Text passage:
-*-
Steve Ballmer: Executives’ Luncheon

Remarks by Steve Ballmer, CEO of Microsoft
Executives’ Luncheon
Seoul, South Korea
Nov. 2, 2009

STEVE BALLMER: Well, thank you very much. I appreciate your time today. I appreciate the warm welcome, despite the cold outside. (Applause.) And most of all, I appreciate the business that we do with all of the companies represented in the room; very, very important to us, and we have represented in the room today a number of our biggest and most important clients here in Korea. So, I just want to say thanks for all of that.

I also want to say for me it is fun to be a more and more regular visitor in Korea. The pace of the IT market, the broadband infrastructure, the leading work that Korean companies are doing in the technology industry on a global basis (audio difficulties) – sorry, technology problems. (Laughter.) Hardware, not software. (Laughter.)

For those of you who missed, we will try to catch up. How’s that? Still OK. All right, great.
-*-
Recorded data:
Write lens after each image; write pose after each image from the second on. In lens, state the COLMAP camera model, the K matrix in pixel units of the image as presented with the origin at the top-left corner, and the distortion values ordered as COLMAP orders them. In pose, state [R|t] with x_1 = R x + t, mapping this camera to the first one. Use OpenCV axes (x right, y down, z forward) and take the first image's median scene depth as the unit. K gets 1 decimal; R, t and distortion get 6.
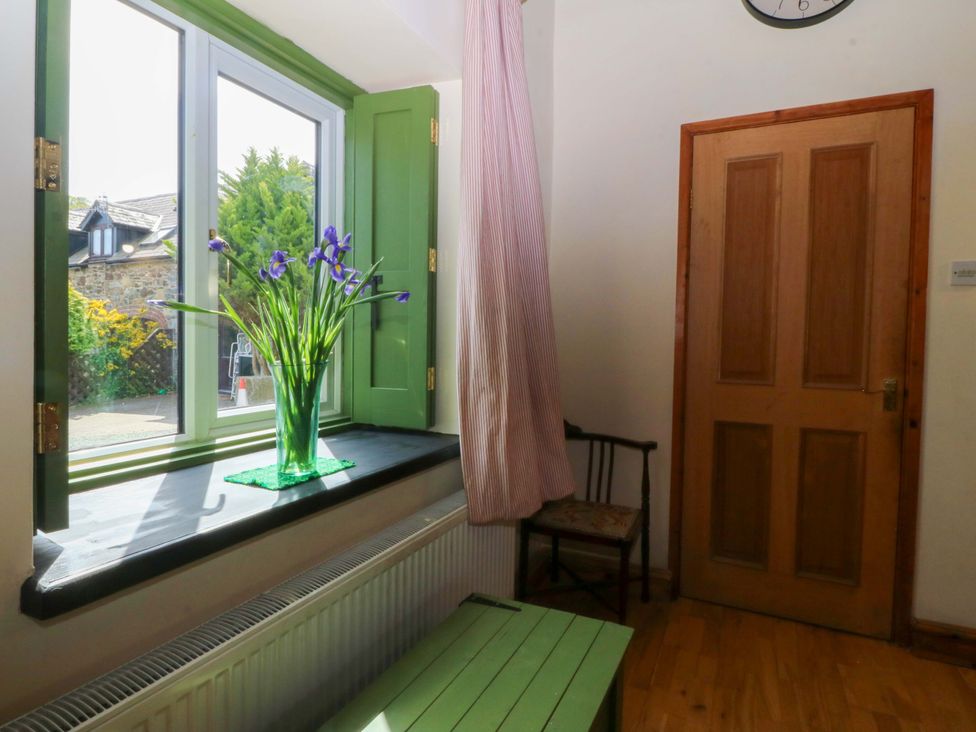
-*-
Work item:
Copy the passage of the luncheon remarks from "Steve Ballmer: Executives’" up to and including "all of that." word for word. The material after the luncheon remarks is separate from them.

Solution to this problem:
Steve Ballmer: Executives’ Luncheon

Remarks by Steve Ballmer, CEO of Microsoft
Executives’ Luncheon
Seoul, South Korea
Nov. 2, 2009

STEVE BALLMER: Well, thank you very much. I appreciate your time today. I appreciate the warm welcome, despite the cold outside. (Applause.) And most of all, I appreciate the business that we do with all of the companies represented in the room; very, very important to us, and we have represented in the room today a number of our biggest and most important clients here in Korea. So, I just want to say thanks for all of that.